==== Exercise input ====
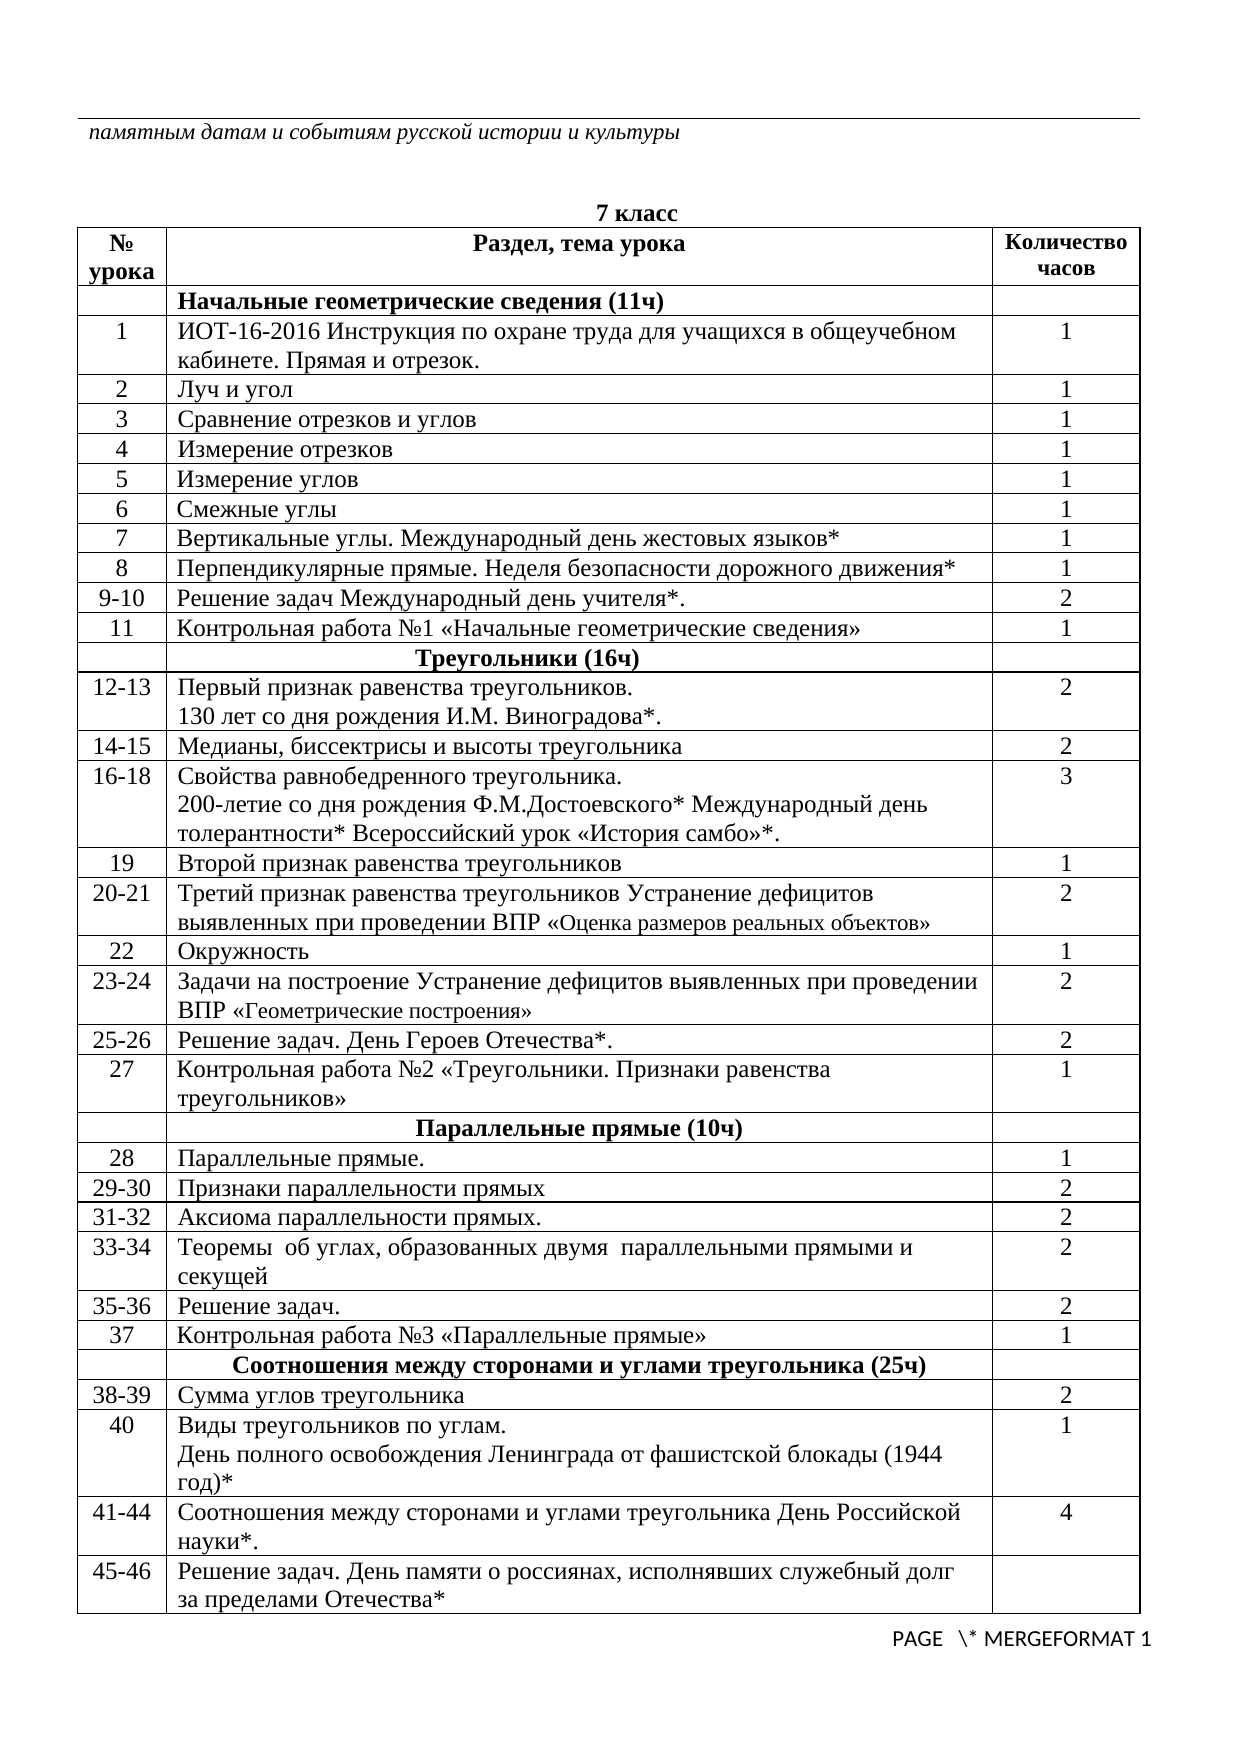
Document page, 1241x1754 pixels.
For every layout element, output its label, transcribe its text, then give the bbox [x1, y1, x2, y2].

table_cell Медианы, биссектрисы и высоты треугольника [167, 731, 992, 760]
table_cell 4 [78, 434, 166, 463]
table_cell Перпендикулярные прямые. Неделя безопасности дорожного движения* [167, 553, 992, 582]
table_cell 27 [78, 1055, 166, 1112]
table_cell Раздел, тема урока [167, 228, 992, 285]
table_cell 1 [993, 1143, 1139, 1172]
table_cell 1 [993, 1321, 1139, 1349]
table_cell 35-36 [78, 1291, 166, 1319]
table_cell Решение задач. День памяти о россиянах, исполнявших служебный долг за пределами Отечества* [167, 1556, 992, 1613]
table_cell Соотношения между сторонами и углами треугольника День Российской науки*. [167, 1497, 992, 1555]
table_cell 2 [993, 878, 1139, 935]
table_cell 23-24 [78, 966, 166, 1024]
table_cell 2 [993, 966, 1139, 1024]
table_cell 2 [993, 1025, 1139, 1053]
table_cell 2 [993, 673, 1139, 730]
table_cell Решение задач. День Героев Отечества*. [167, 1025, 992, 1053]
table_cell Теоремы об углах, образованных двумя параллельными прямыми и секущей [167, 1232, 992, 1290]
table_cell Сумма углов треугольника [167, 1380, 992, 1409]
table_cell Параллельные прямые (10ч) [167, 1113, 992, 1142]
table_cell 1 [993, 316, 1139, 373]
table_cell 28 [78, 1143, 166, 1172]
table_cell 2 [993, 1232, 1139, 1290]
table_cell [993, 1113, 1139, 1142]
table_cell 2 [993, 583, 1139, 612]
table_cell 3 [993, 761, 1139, 847]
table_cell 3 [78, 404, 166, 433]
table_cell Измерение отрезков [167, 434, 992, 463]
table_cell [78, 1350, 166, 1379]
table_cell 19 [78, 848, 166, 877]
table_cell 25-26 [78, 1025, 166, 1053]
table_cell 29-30 [78, 1173, 166, 1201]
table_cell Первый признак равенства треугольников. 130 лет со дня рождения И.М. Виноградова*. [167, 673, 992, 730]
table_cell 7 [78, 524, 166, 552]
table_cell 1 [993, 936, 1139, 965]
table_cell [78, 643, 166, 671]
table_cell 33-34 [78, 1232, 166, 1290]
table_cell Треугольники (16ч) [167, 643, 992, 671]
table_cell 45-46 [78, 1556, 166, 1613]
table_cell 2 [993, 1291, 1139, 1319]
table_cell [78, 1113, 166, 1142]
table_cell Вертикальные углы. Международный день жестовых языков* [167, 524, 992, 552]
table_cell № урока [78, 228, 166, 285]
table_cell [993, 1350, 1139, 1379]
table_cell Контрольная работа №1 «Начальные геометрические сведения» [167, 613, 992, 642]
table_cell 37 [78, 1321, 166, 1349]
table_cell Параллельные прямые. [167, 1143, 992, 1172]
table_cell 5 [78, 464, 166, 493]
table_cell 4 [993, 1497, 1139, 1555]
table_cell Окружность [167, 936, 992, 965]
table_cell 1 [993, 553, 1139, 582]
table_cell 41-44 [78, 1497, 166, 1555]
table_cell 16-18 [78, 761, 166, 847]
table_cell 22 [78, 936, 166, 965]
table_cell Контрольная работа №3 «Параллельные прямые» [167, 1321, 992, 1349]
table_cell Признаки параллельности прямых [167, 1173, 992, 1201]
table_cell Соотношения между сторонами и углами треугольника (25ч) [167, 1350, 992, 1379]
table_cell Сравнение отрезков и углов [167, 404, 992, 433]
table_cell Виды треугольников по углам. День полного освобождения Ленинграда от фашистской блокады (1944 год)* [167, 1410, 992, 1496]
table_cell 1 [993, 434, 1139, 463]
table_cell Смежные углы [167, 494, 992, 522]
table_cell Начальные геометрические сведения (11ч) [167, 286, 992, 315]
table_cell 2 [993, 731, 1139, 760]
table_cell 1 [993, 613, 1139, 642]
table_cell 1 [993, 375, 1139, 403]
table_cell 2 [78, 375, 166, 403]
table_cell 1 [993, 494, 1139, 522]
table_cell 40 [78, 1410, 166, 1496]
table_cell 6 [78, 494, 166, 522]
table_cell Задачи на построение Устранение дефицитов выявленных при проведении ВПР «Геометрические построения» [167, 966, 992, 1024]
table_cell 31-32 [78, 1203, 166, 1231]
table_cell Третий признак равенства треугольников Устранение дефицитов выявленных при проведении ВПР «Оценка размеров реальных объектов» [167, 878, 992, 935]
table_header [78, 119, 1140, 227]
table_cell [993, 643, 1139, 671]
table_cell Решение задач. [167, 1291, 992, 1319]
table_cell 1 [993, 404, 1139, 433]
table_cell Аксиома параллельности прямых. [167, 1203, 992, 1231]
table_cell 20-21 [78, 878, 166, 935]
table_cell 1 [993, 848, 1139, 877]
table_cell 14-15 [78, 731, 166, 760]
table_cell 2 [993, 1380, 1139, 1409]
table_cell 38-39 [78, 1380, 166, 1409]
table_cell [78, 286, 166, 315]
table_cell 8 [78, 553, 166, 582]
table_cell 2 [993, 1173, 1139, 1201]
table_cell ИОТ-16-2016 Инструкция по охране труда для учащихся в общеучебном кабинете. Прямая и отрезок. [167, 316, 992, 373]
table_cell Луч и угол [167, 375, 992, 403]
table_cell Второй признак равенства треугольников [167, 848, 992, 877]
table_cell 1 [993, 1410, 1139, 1496]
table_cell Контрольная работа №2 «Треугольники. Признаки равенства треугольников» [167, 1055, 992, 1112]
table_cell Количество часов [993, 228, 1139, 285]
table_cell 1 [78, 316, 166, 373]
table_cell 1 [993, 464, 1139, 493]
table_cell Измерение углов [167, 464, 992, 493]
table_cell 12-13 [78, 673, 166, 730]
table_cell 2 [993, 1203, 1139, 1231]
table_cell 1 [993, 1055, 1139, 1112]
table_cell [993, 1556, 1139, 1613]
table_cell 11 [78, 613, 166, 642]
table_cell Свойства равнобедренного треугольника. 200-летие со дня рождения Ф.М.Достоевского* Международный день толерантности* Всероссийский урок «История самбо»*. [167, 761, 992, 847]
table_cell Решение задач Международный день учителя*. [167, 583, 992, 612]
table_cell 9-10 [78, 583, 166, 612]
table_cell [993, 286, 1139, 315]
table_cell 1 [993, 524, 1139, 552]
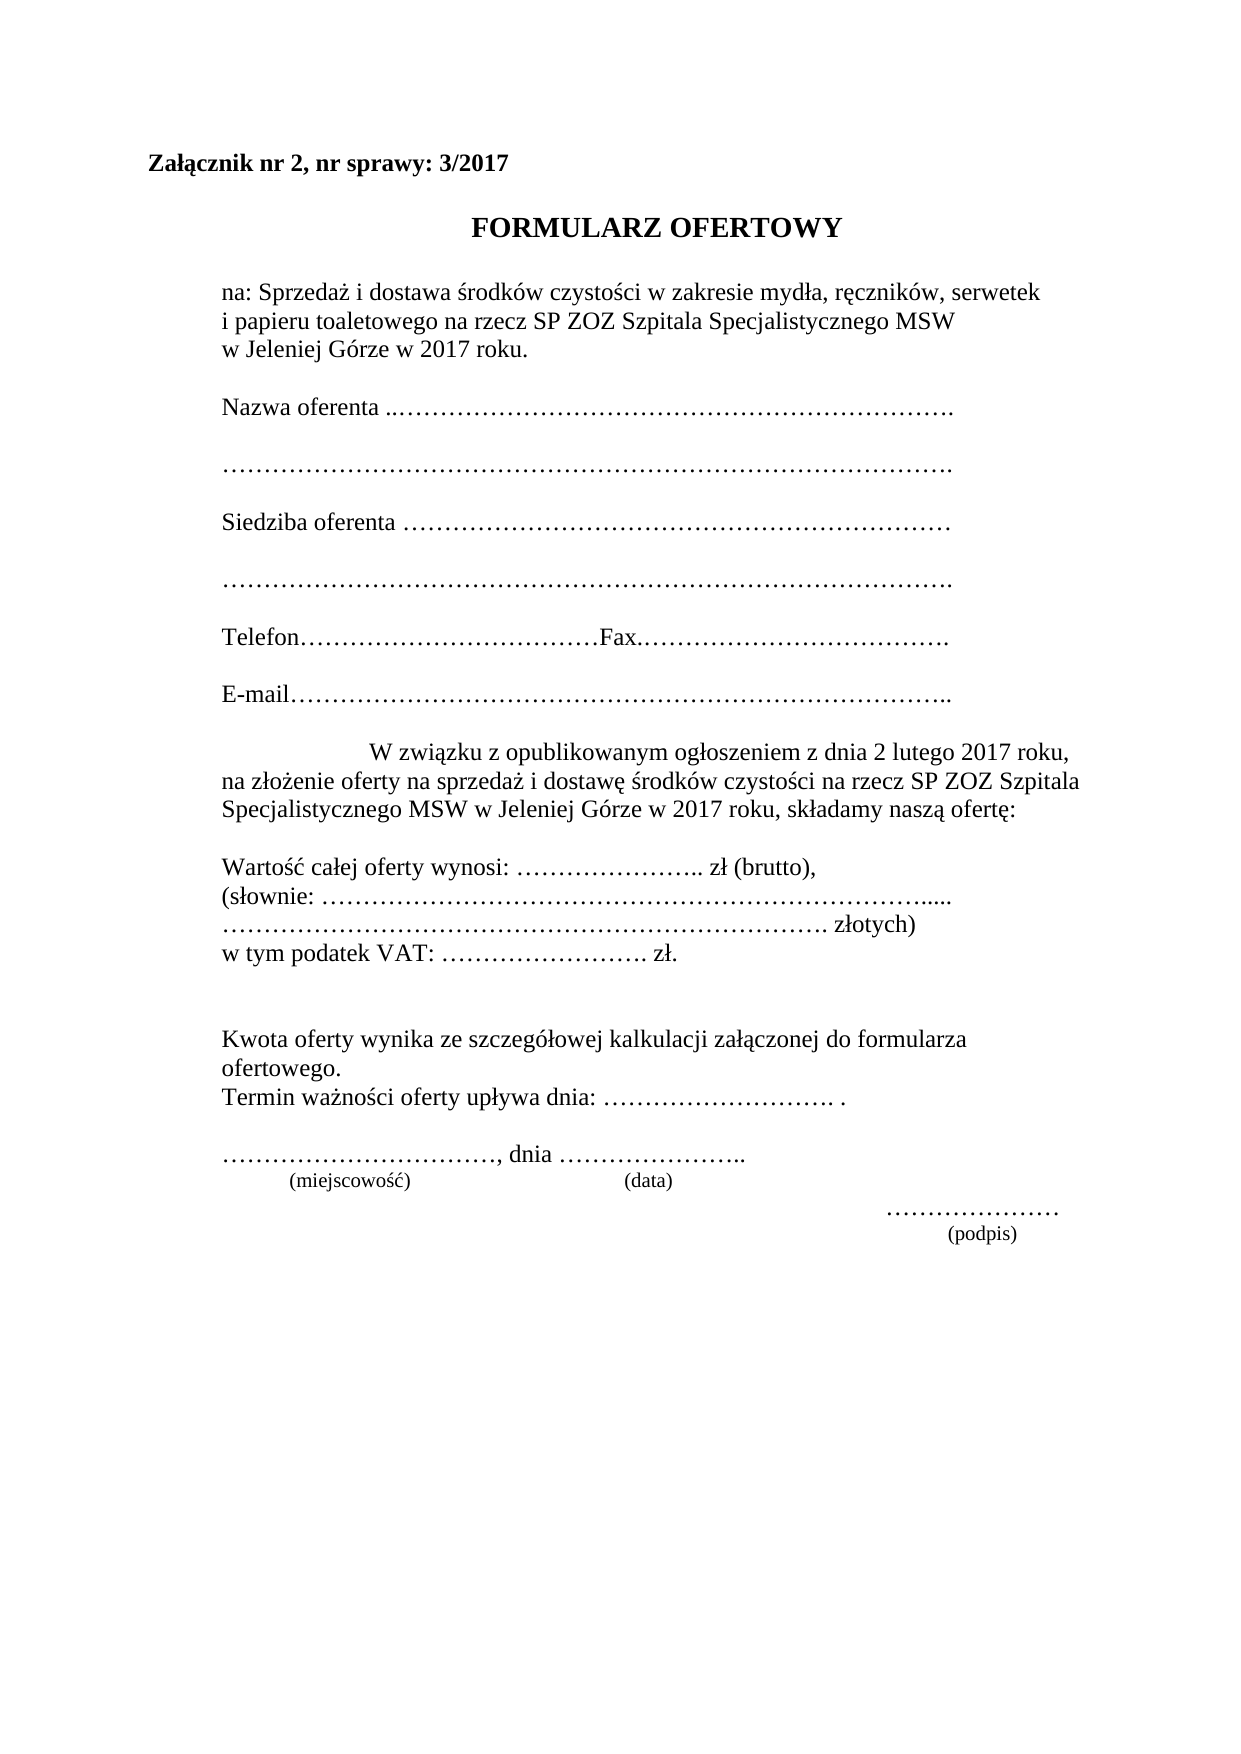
====
## Your goal
Where the string "Международный" turns up in a line of the data above, copy that whole line.

## Solution for this task
table_cell Вертикальные углы. Международный день жестовых языков* [167, 524, 992, 552]
table_cell Свойства равнобедренного треугольника. 200-летие со дня рождения Ф.М.Достоевского* Международный день толерантности* Всероссийский урок «История самбо»*. [167, 761, 992, 847]
table_cell Решение задач Международный день учителя*. [167, 583, 992, 612]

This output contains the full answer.